* OBJECTIVE *
Replace every "accepted form" with "standard format" in the entries below, and write the entries out again with everything else left as it is.

* INFORMATION SUPPLIED *
-- START --

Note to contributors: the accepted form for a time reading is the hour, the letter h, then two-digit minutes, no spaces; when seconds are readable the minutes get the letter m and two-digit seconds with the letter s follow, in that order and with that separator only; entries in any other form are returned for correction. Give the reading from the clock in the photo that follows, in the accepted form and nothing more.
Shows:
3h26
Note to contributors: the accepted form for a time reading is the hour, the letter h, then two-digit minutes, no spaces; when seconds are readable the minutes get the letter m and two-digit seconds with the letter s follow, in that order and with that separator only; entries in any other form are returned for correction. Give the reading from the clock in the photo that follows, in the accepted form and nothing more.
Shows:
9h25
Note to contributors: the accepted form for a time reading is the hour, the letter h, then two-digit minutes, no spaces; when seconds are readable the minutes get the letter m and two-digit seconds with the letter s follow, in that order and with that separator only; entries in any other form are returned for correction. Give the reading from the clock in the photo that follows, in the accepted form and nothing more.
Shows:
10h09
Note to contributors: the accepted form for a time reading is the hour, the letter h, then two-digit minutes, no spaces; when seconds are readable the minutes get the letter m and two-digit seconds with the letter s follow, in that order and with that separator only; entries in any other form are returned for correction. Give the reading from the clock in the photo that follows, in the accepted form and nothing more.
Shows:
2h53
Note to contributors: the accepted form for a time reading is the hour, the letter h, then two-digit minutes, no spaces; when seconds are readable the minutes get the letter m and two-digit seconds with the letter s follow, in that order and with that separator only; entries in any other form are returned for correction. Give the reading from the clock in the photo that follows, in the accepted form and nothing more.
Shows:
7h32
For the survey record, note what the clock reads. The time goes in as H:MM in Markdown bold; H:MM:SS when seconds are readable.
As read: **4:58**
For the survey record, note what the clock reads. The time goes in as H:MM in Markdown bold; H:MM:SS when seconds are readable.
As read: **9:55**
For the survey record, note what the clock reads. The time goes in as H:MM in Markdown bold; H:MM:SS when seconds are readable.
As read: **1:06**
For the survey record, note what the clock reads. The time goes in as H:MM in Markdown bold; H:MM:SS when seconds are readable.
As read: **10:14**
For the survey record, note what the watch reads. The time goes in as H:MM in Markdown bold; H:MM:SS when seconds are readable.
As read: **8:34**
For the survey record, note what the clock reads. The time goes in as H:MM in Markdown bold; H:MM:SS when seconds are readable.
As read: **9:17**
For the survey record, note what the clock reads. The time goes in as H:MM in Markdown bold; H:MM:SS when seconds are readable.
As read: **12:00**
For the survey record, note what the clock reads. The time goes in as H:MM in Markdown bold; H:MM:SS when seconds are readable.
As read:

-- END --

* TASK ANSWER *
Note to contributors: the standard format for a time reading is the hour, the letter h, then two-digit minutes, no spaces; when seconds are readable the minutes get the letter m and two-digit seconds with the letter s follow, in that order and with that separator only; entries in any other form are returned for correction. Give the reading from the clock in the photo that follows, in the standard format and nothing more.
Shows:
3h26
Note to contributors: the standard format for a time reading is the hour, the letter h, then two-digit minutes, no spaces; when seconds are readable the minutes get the letter m and two-digit seconds with the letter s follow, in that order and with that separator only; entries in any other form are returned for correction. Give the reading from the clock in the photo that follows, in the standard format and nothing more.
Shows:
9h25
Note to contributors: the standard format for a time reading is the hour, the letter h, then two-digit minutes, no spaces; when seconds are readable the minutes get the letter m and two-digit seconds with the letter s follow, in that order and with that separator only; entries in any other form are returned for correction. Give the reading from the clock in the photo that follows, in the standard format and nothing more.
Shows:
10h09
Note to contributors: the standard format for a time reading is the hour, the letter h, then two-digit minutes, no spaces; when seconds are readable the minutes get the letter m and two-digit seconds with the letter s follow, in that order and with that separator only; entries in any other form are returned for correction. Give the reading from the clock in the photo that follows, in the standard format and nothing more.
Shows:
2h53
Note to contributors: the standard format for a time reading is the hour, the letter h, then two-digit minutes, no spaces; when seconds are readable the minutes get the letter m and two-digit seconds with the letter s follow, in that order and with that separator only; entries in any other form are returned for correction. Give the reading from the clock in the photo that follows, in the standard format and nothing more.
Shows:
7h32
For the survey record, note what the clock reads. The time goes in as H:MM in Markdown bold; H:MM:SS when seconds are readable.
As read: **4:58**
For the survey record, note what the clock reads. The time goes in as H:MM in Markdown bold; H:MM:SS when seconds are readable.
As read: **9:55**
For the survey record, note what the clock reads. The time goes in as H:MM in Markdown bold; H:MM:SS when seconds are readable.
As read: **1:06**
For the survey record, note what the clock reads. The time goes in as H:MM in Markdown bold; H:MM:SS when seconds are readable.
As read: **10:14**
For the survey record, note what the watch reads. The time goes in as H:MM in Markdown bold; H:MM:SS when seconds are readable.
As read: **8:34**
For the survey record, note what the clock reads. The time goes in as H:MM in Markdown bold; H:MM:SS when seconds are readable.
As read: **9:17**
For the survey record, note what the clock reads. The time goes in as H:MM in Markdown bold; H:MM:SS when seconds are readable.
As read: **12:00**
For the survey record, note what the clock reads. The time goes in as H:MM in Markdown bold; H:MM:SS when seconds are readable.
As read:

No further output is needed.